Annabel’s life has always been in the shadow of her more buoyant and beautiful sisters, being not quite as outgoing and not quite as lovely. But she’s lived a life that many other teenage girls desire. She’s a local model, like her sisters before her. She’s best friends with the most popular girl in school. She goes to all the parties. And even if she pales in comparison to her older sister, she is pretty in her own right.
But that’s before the party.
After that, she’s friendless and invisible, except when she’s being harassed by her ex-best friend.
Her home life falls apart as well, his stunning sister in danger of succumbing to an eating disorder and her mother having a difficult time facing the truth.
Sitting alone at lunch, she can’t help but become more intrigued by the other loner in school: Owen. Especially since he doesn’t seem to care that he’s a loner. In fact, he doesn’t seem to care about anything but music – and his anger management lessons.
Once they strike up a conversation, Annabel’s loneliness begins to subside and she starts to realize a part of herself that she has never known or accepted before – her opinions. Always the peacemaker and the one to go with the flow, she’s never been truly herself with anyone. Until Owen.
But what happened at that party can’t help but follow her – and eventually she’ll have to stop hiding from it.

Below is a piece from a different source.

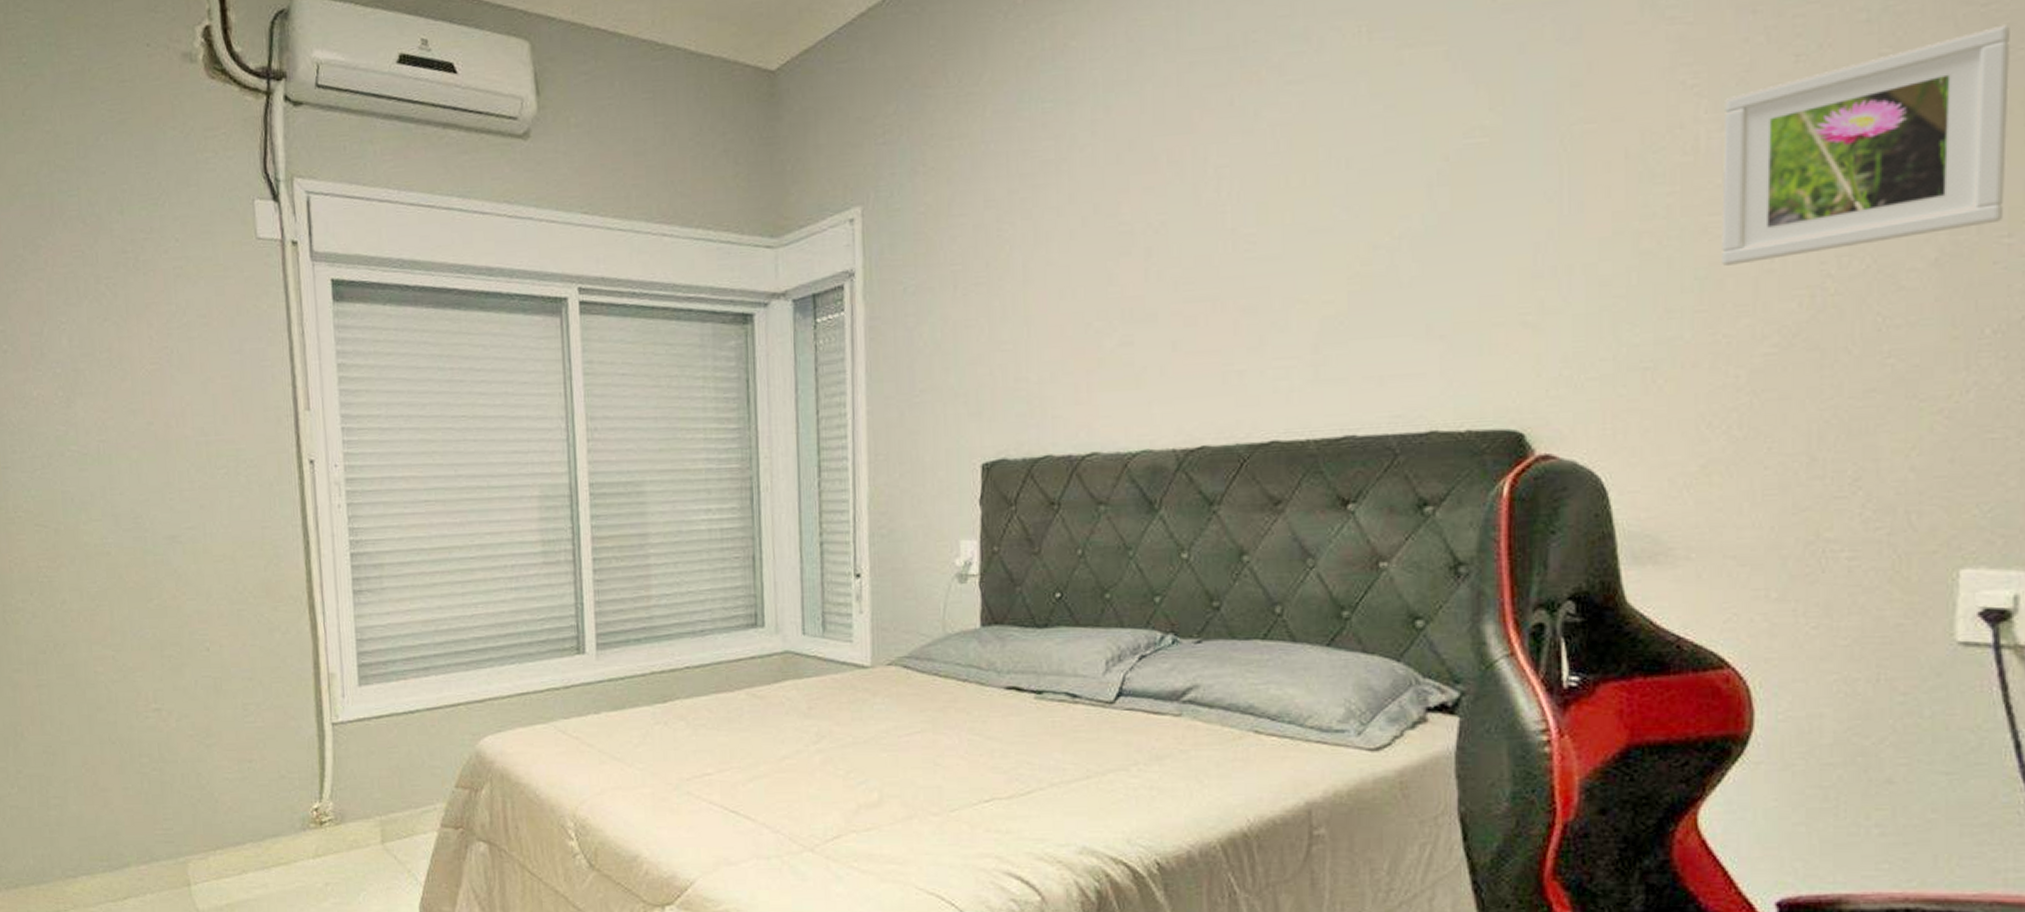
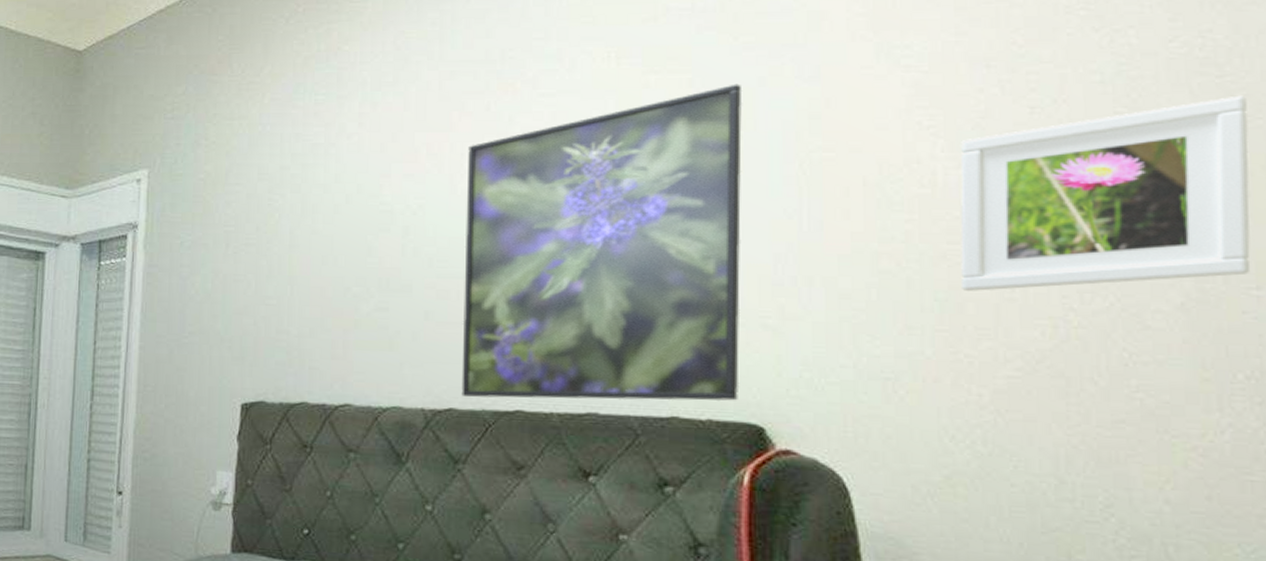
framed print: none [1211,52,1502,431] -> present [461,84,743,402]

Every Sarah Dessen book has such exquisite, stunningly poetic language without ever being patronizing. Her novels are honest, raw, and emotional – and Just Listen is no different. Though each of her books feature completely different characters in completely different situations, Sarah manages to always make them hypnotic in their narration, exceptionally sympathetic and inspiring.
Annabel is an extremely credible character; she is in no way over-the-top. Instead, she is realistically quiet, the one that fades into the background, the friend that gets less attention. Her relationships with her mother, her father, and her sisters are poetically drawn and presented – providing us with three-dimensional characters we can latch onto and follow without any prodding.
Just Listen is yet another triumph in storytelling from Sarah Dessen. And shows us why YA is one of the best genres, and the most underrated, in publishing today.